### Data in this exercise
● ● ● ●
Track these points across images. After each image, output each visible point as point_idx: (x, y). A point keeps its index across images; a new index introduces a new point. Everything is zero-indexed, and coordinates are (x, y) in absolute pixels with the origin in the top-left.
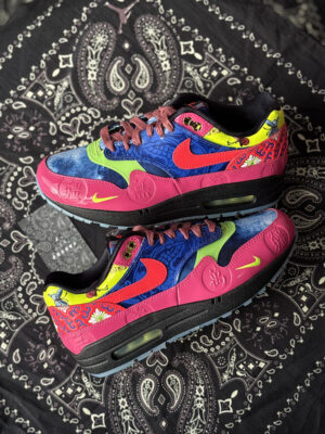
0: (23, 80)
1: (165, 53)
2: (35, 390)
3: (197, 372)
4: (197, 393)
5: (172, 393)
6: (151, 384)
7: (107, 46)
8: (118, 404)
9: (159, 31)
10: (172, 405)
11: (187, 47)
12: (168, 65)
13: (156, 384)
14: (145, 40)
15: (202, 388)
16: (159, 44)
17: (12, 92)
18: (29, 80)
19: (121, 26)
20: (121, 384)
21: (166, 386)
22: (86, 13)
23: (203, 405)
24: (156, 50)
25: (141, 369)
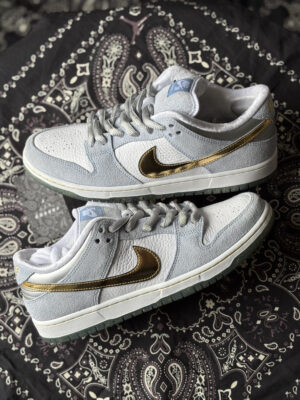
0: (44, 86)
1: (174, 62)
2: (45, 372)
4: (198, 382)
6: (154, 371)
7: (121, 56)
9: (169, 42)
10: (174, 392)
11: (195, 57)
13: (159, 372)
14: (156, 50)
15: (203, 377)
16: (169, 53)
17: (33, 98)
18: (49, 87)
19: (134, 38)
20: (126, 370)
21: (168, 374)
22: (103, 26)
23: (203, 394)
24: (166, 59)
25: (145, 356)
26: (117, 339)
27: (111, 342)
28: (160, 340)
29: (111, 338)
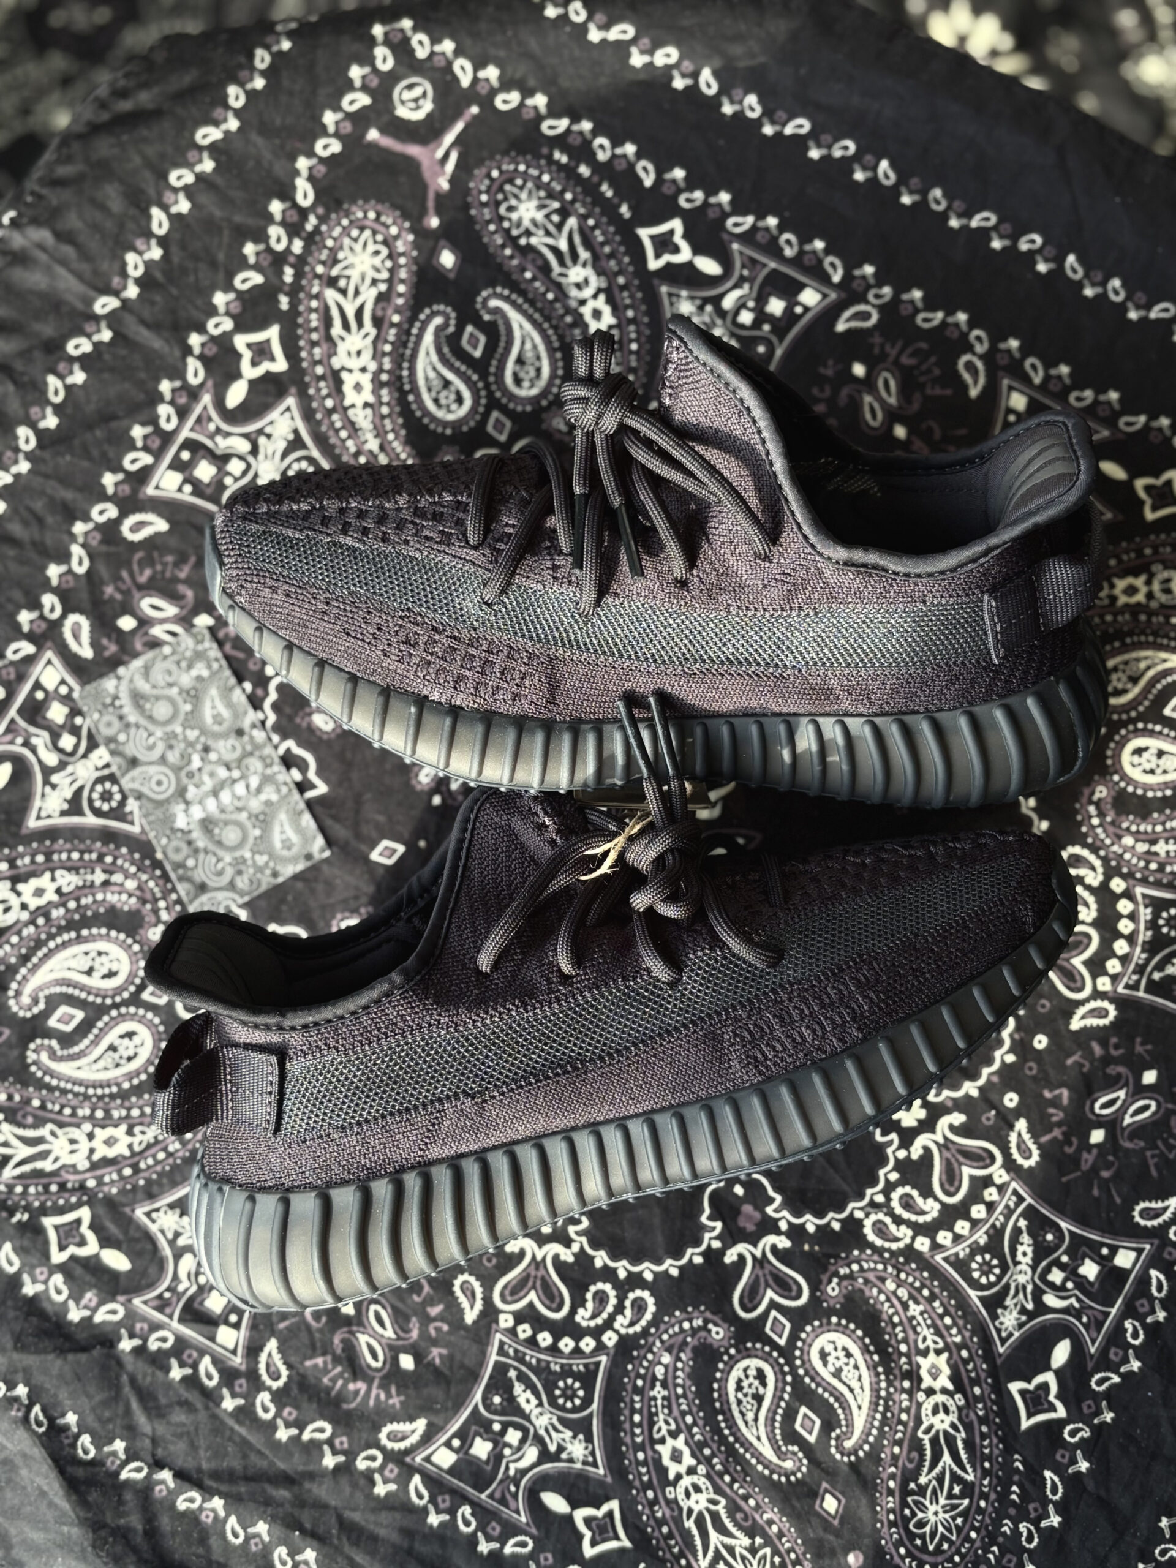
0: (138, 432)
1: (589, 272)
2: (361, 1464)
3: (915, 1309)
4: (927, 1382)
5: (839, 1398)
6: (761, 1376)
7: (390, 281)
8: (658, 1461)
9: (556, 205)
10: (848, 1435)
11: (664, 244)
12: (607, 311)
13: (780, 1373)
14: (513, 241)
15: (941, 1362)
16: (563, 245)
17: (109, 480)
18: (158, 431)
19: (431, 203)
20: (658, 1392)
21: (814, 1376)
22: (311, 179)
23: (953, 1418)
24: (556, 268)
25: (718, 1333)
26: (601, 1298)
27: (583, 1317)
28: (760, 1262)
29: (578, 1302)
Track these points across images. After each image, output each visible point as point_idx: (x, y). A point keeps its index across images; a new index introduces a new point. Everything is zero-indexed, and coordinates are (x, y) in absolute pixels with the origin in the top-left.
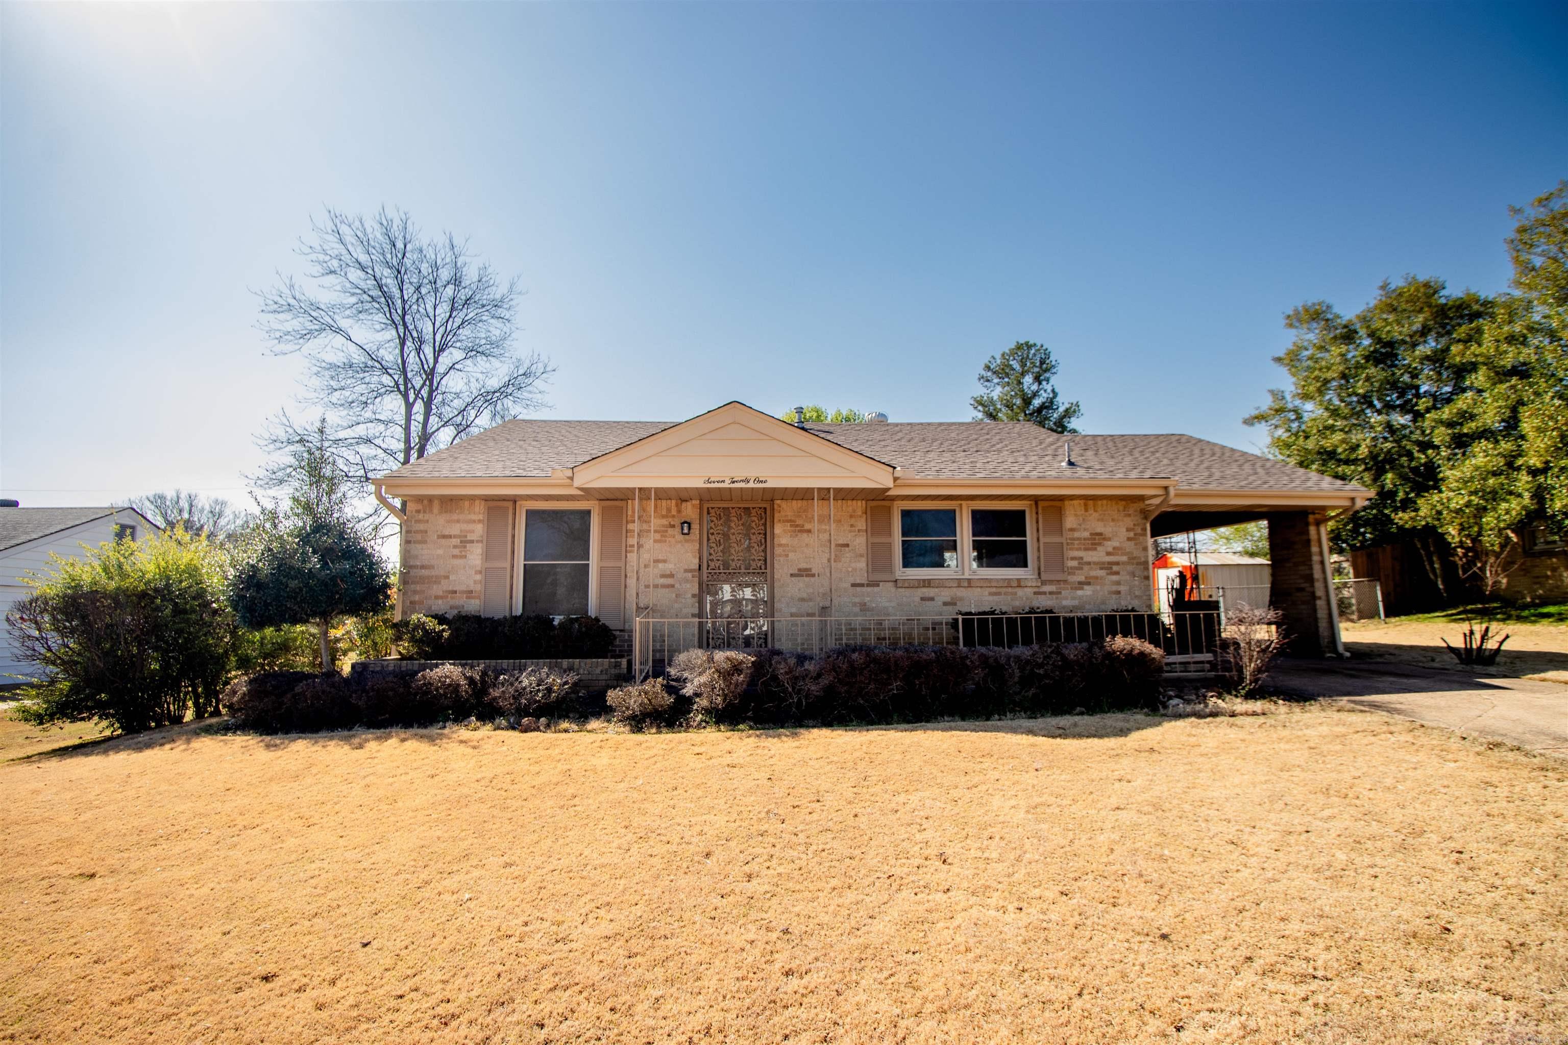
● ● ● ●
### Task description
Copy all of the records above line for line, with no changes. Leave out the pictures.

### Response to the task
Track these points across images. After each image, output each visible point as point_idx: (x, y). A point keeps its index across images; a new index introduces a new point. Everything is zero-indexed, and coordinates are (x, y) in absolute pixels with the origin in the top-left.
0: (23, 80)
1: (165, 53)
2: (35, 390)
3: (197, 372)
4: (197, 393)
5: (172, 393)
6: (151, 384)
7: (107, 46)
8: (118, 404)
9: (159, 31)
10: (172, 405)
11: (187, 47)
12: (168, 65)
13: (156, 384)
14: (145, 40)
15: (202, 388)
16: (159, 44)
17: (12, 92)
18: (29, 80)
19: (121, 26)
20: (121, 384)
21: (166, 386)
22: (86, 13)
23: (203, 405)
24: (156, 50)
25: (141, 369)
0: (44, 86)
1: (174, 62)
2: (45, 372)
4: (198, 382)
6: (154, 371)
7: (121, 56)
9: (169, 42)
10: (174, 392)
11: (195, 57)
13: (159, 372)
14: (156, 50)
15: (203, 377)
16: (169, 53)
17: (33, 98)
18: (49, 87)
19: (134, 38)
20: (126, 370)
21: (168, 374)
22: (103, 26)
23: (203, 394)
24: (166, 59)
25: (145, 356)
26: (117, 339)
27: (111, 342)
28: (160, 340)
29: (111, 338)
0: (138, 432)
1: (589, 272)
2: (361, 1464)
3: (915, 1309)
4: (927, 1382)
5: (839, 1398)
6: (761, 1376)
7: (390, 281)
8: (658, 1461)
9: (556, 205)
10: (848, 1435)
11: (664, 244)
12: (607, 311)
13: (780, 1373)
14: (513, 241)
15: (941, 1362)
16: (563, 245)
17: (109, 480)
18: (158, 431)
19: (431, 203)
20: (658, 1392)
21: (814, 1376)
22: (311, 179)
23: (953, 1418)
24: (556, 268)
25: (718, 1333)
26: (601, 1298)
27: (583, 1317)
28: (760, 1262)
29: (578, 1302)
Track these points across images. After each image, output each visible point as point_idx: (x, y). A point keeps its index across images; a new index introduces a new point. Everything is zero-indexed, and coordinates are (x, y) in absolute pixels with the origin in the top-left.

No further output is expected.